There are some bright spots, however. Rwanda, for example, is moving forward at a rate of knots, thanks to strong backing from President Kagame and his government. “Rwanda has a lot of the necessary conditions for growth, in that it is a small country with a very strong digital agenda and leadership support – they actually have a Ministry of Youth and ICT – how cool is that? Rwanda is also seeking to extend ‘Internet for All’ under a programme backed by the World Economic Forum that will reach five million of its citizens. And Jordan, too, is making strong progress. King Abdullah said we need to change the mindset from the ‘Internet of Things’ to the ‘Internet of Humanity’ – which really struck a chord with me.”
No slowing down
After fifteen years of helping empower people to recognise the digital opportunities around them and strengthen local economies, Longmore would be forgiven for taking a breather, but that’s not on the agenda any time soon. DOT’s priorities going forward are “skills, digital literacy, social innovation – because that’s what young people are telling us they are passionate about”, and these will influence and guide its current and future operations.

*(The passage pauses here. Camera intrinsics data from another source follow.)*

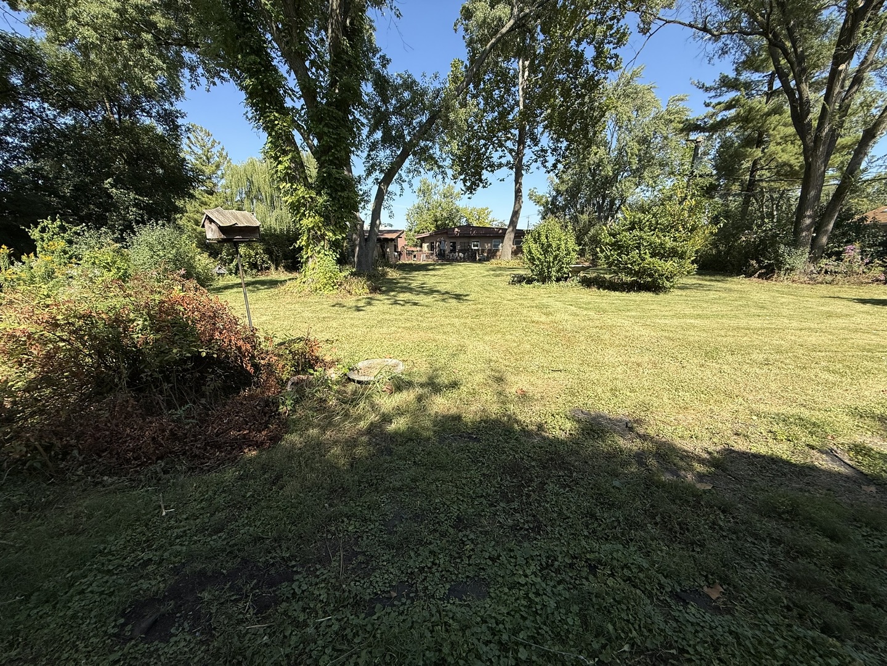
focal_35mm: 14
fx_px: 359
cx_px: 444
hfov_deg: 102.1
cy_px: 333
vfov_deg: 85.7
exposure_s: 1/1259
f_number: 2.2
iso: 50
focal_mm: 2.22
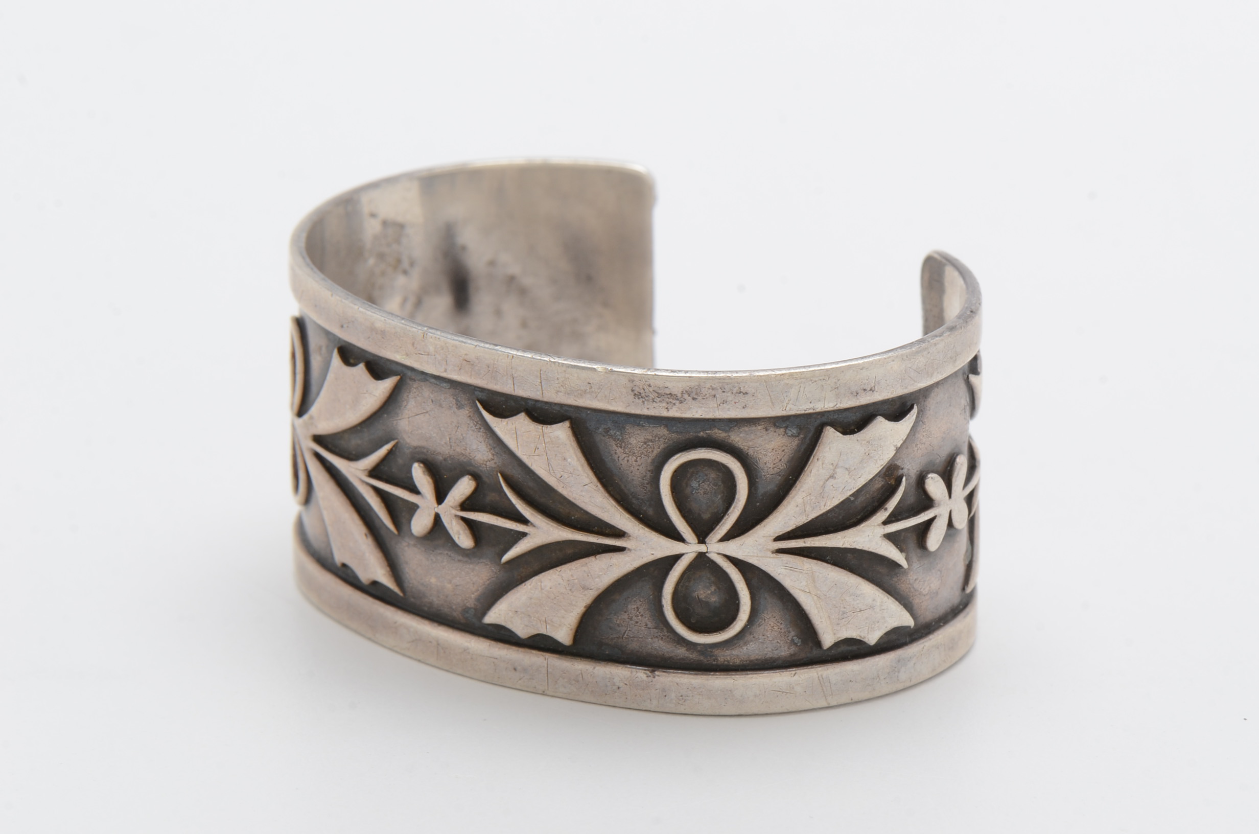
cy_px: 417
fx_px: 4450
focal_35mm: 128
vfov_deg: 10.7
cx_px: 630
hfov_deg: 16.1
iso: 200
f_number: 16
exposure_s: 1/125
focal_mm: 85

“The pace of digital change is so fast, so we need to focus on skills and self-empowerment – that ability to self-direct your learning and connect with others,” she explains. “It comes down to the behaviour of how you use technology and how they can figure out what works for them. This is what we are driving.”
But looking further ahead – say, another fifteen years – and Longmore quickly says that she hopes that DOT and its work will no longer be necessary. “I would like us to be embracing an Internet of Humanity, where young people will have a basic right to self-directed education and be able to connect and work,” she concludes. “I also believe young people will drive these changes – they are not going to stop. And fifteen years out, if we don’t have women engaged as leaders we will have missed a huge opportunity.”
These are big ambitions, but Longmore makes no excuse for aiming high – and rightly so. And certainly, if the past fifteen years serve as our guide to the future, the odds are that this vision may well become reality sooner than anyone expects.